What is Azure DevOps

This is a rebrand of Microsoft’s VSTS(Visual Studio Team Services), sometimes I have to search for VSTS instead of Azure DevOps on Google to get relevant result.

They provide a very generous free plan, including 1800 build-minutes(60 minutes per day on average) on their server and one self-hosted build agent(i.e we install the build agent on our server and let Azure manage it). We are also provided with a git repository(not as good as Github though), an issue tracker, kanban board, test plan management. So it’s kind of a full-blown devops solution.

However, the price goes steep when we want to add more parallel builder(agent), both on their cloud or on our server($40 per additional hosted agent and $15 per self-hosted agent).

CI/CD service

There are two seperated services: Builds(CI) and Releases(CD).

With Builds, we describe our build steps in an yaml file and it will be triggered whenever there is new commit, pull request or change in code.

With the Releases, we, however, cannot describe the build step by configuration file and have to use their web interface which sometimes is sluggy and incomprehensible.

I still don’t know why they divide into two seperated categories although they are quite similar.

Functionality and extensibility

Azure provides a variety of built-in tasks ranging from web application, mobile app and connector to other services. There is also an marketplace for third-parties to provide their own build task, for example, I’ve found there AWS relate task such as push docker images to ECR, deploy to lambda, etc.

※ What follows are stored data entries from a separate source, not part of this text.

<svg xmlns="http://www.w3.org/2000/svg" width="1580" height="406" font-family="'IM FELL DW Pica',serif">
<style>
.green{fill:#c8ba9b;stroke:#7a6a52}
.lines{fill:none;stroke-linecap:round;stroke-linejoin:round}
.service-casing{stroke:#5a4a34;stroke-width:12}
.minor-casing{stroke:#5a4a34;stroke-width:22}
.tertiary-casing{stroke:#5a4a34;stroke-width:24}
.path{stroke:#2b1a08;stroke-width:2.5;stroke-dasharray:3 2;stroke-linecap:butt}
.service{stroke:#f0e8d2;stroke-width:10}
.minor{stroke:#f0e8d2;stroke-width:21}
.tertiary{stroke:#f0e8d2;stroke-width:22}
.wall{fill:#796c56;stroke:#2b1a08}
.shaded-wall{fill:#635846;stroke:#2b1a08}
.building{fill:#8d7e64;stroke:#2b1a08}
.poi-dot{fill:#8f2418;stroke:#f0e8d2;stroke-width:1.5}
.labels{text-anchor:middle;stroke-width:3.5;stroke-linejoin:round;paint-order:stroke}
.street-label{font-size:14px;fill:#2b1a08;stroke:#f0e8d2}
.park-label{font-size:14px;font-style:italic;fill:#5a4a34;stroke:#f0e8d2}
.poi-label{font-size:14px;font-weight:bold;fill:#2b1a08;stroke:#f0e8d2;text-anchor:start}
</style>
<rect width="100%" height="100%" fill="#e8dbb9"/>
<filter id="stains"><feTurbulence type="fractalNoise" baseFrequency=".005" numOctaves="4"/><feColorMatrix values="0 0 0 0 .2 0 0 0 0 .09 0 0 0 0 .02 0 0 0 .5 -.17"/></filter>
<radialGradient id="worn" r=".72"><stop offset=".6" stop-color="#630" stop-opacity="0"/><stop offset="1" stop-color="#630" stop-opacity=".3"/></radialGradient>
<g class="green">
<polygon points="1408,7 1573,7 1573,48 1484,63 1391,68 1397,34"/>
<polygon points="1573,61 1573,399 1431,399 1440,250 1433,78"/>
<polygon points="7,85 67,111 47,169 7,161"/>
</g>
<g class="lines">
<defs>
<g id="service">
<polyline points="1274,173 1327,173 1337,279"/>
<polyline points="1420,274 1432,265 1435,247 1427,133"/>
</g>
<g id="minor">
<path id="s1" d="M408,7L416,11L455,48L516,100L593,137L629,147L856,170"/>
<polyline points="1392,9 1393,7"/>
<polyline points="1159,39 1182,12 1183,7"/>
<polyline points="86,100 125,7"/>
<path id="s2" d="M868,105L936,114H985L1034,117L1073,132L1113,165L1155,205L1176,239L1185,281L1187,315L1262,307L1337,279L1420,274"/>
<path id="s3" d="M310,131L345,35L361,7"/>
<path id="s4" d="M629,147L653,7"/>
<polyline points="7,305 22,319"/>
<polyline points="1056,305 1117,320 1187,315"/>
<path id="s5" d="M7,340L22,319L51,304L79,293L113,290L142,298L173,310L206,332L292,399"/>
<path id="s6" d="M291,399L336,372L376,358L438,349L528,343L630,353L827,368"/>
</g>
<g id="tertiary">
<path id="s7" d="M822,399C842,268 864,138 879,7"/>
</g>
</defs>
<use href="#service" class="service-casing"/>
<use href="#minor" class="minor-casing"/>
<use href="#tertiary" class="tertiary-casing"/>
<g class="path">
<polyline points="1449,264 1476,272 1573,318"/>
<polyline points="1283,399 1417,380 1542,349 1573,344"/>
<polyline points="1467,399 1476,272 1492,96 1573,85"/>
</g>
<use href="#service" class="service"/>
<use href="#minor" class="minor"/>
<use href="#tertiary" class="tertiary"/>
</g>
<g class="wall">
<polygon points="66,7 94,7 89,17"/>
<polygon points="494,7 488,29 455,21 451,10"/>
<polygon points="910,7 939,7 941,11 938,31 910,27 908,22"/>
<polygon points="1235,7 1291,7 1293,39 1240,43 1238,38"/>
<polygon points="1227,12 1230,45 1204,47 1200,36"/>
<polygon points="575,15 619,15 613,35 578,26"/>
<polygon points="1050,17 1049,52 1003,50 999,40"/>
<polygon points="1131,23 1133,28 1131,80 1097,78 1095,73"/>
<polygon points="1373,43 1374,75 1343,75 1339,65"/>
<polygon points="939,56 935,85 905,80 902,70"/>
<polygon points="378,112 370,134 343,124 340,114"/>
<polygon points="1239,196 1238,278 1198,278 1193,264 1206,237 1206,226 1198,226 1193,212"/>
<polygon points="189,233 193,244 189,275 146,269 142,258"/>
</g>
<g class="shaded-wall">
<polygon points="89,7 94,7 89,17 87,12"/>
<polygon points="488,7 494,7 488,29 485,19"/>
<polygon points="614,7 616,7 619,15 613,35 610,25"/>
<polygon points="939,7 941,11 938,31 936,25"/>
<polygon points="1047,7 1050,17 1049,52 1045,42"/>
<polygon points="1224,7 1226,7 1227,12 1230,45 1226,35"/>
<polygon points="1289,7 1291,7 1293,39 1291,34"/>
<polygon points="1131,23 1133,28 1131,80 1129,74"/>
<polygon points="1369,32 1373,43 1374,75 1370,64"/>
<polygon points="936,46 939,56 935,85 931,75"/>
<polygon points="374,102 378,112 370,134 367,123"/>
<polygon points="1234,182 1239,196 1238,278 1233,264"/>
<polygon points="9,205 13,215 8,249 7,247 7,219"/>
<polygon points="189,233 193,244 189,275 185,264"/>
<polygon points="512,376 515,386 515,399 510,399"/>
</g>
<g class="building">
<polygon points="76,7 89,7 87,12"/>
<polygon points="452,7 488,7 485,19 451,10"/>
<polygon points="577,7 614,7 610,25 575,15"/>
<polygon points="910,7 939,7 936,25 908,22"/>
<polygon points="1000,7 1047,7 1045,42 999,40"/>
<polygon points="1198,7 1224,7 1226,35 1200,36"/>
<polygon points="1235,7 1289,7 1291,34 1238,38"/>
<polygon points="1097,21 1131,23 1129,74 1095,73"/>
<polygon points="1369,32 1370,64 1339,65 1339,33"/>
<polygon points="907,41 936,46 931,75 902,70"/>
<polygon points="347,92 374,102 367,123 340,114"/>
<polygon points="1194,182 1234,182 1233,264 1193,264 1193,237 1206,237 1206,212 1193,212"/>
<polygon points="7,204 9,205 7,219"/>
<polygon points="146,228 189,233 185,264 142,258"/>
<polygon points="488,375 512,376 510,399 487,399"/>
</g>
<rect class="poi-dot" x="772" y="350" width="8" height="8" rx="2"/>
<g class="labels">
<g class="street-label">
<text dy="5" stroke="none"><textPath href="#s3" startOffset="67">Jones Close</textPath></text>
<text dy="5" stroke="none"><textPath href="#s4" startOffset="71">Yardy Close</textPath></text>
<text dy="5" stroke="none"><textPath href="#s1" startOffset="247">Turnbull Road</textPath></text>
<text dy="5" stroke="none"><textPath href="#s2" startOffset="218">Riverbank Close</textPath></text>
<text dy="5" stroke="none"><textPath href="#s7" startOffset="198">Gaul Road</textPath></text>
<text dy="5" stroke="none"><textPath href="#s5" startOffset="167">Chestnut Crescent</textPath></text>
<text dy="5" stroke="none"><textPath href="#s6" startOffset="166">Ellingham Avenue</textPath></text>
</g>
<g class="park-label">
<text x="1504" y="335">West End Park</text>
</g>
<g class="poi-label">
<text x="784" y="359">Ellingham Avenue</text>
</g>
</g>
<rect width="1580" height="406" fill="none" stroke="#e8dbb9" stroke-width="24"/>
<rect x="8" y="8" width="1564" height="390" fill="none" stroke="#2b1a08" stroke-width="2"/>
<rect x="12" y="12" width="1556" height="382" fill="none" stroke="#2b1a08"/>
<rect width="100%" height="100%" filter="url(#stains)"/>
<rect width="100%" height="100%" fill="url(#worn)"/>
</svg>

We can also write our own task using javscript.

So in term of functionality and intergration with other cloud services, Azure DevOps is very good.

However, documentation quality is not that good. Sometimes, I have to dig in the task’s definition in order to get a definition of a parameter.

Another annoying thing is Azure provides no caching mechanism at all. Therefore, everytime the builder kick-in, it will start freshly from beginning. If your pipeline is pulling lots of data/libraries, this could take a very long time. In my case, I have to run Ruby’s bundle install and it takes about 10 minutes only for this task.

Lurking through support forums, there are lots of request for this function since about 2 years ago, but still, no update at the time of this post(2019 Feb).

Right now, I have to roll my own caching which is download my node_modules folder to s3(and upload it after build finished). I hope they will provide a better caching mechanism in the future.

So this is my first impression with Azure DevOps. Overall, it is easy to use and setup, provide a generous free-plan to try; however, documentation is not quite good and the web UI is slow and sometimes, incomprehensible.


As we need to use a propriety agent provided by Microsoft when there is bug in the agent we have to wait for Microsoft to fix it and sometimes this process take lots of time. One incident that I have met is the hosted Ubuntu agent mysteriously couldn’t build our Docker image although previously it had been working flawlessly and I have to wait for about 2 months for it to be fixed1 during that time there is nothing much that I can to other than using workaround.

That what we have to tolerate when choosing a propriety solution and when we are not their BIG corp customer.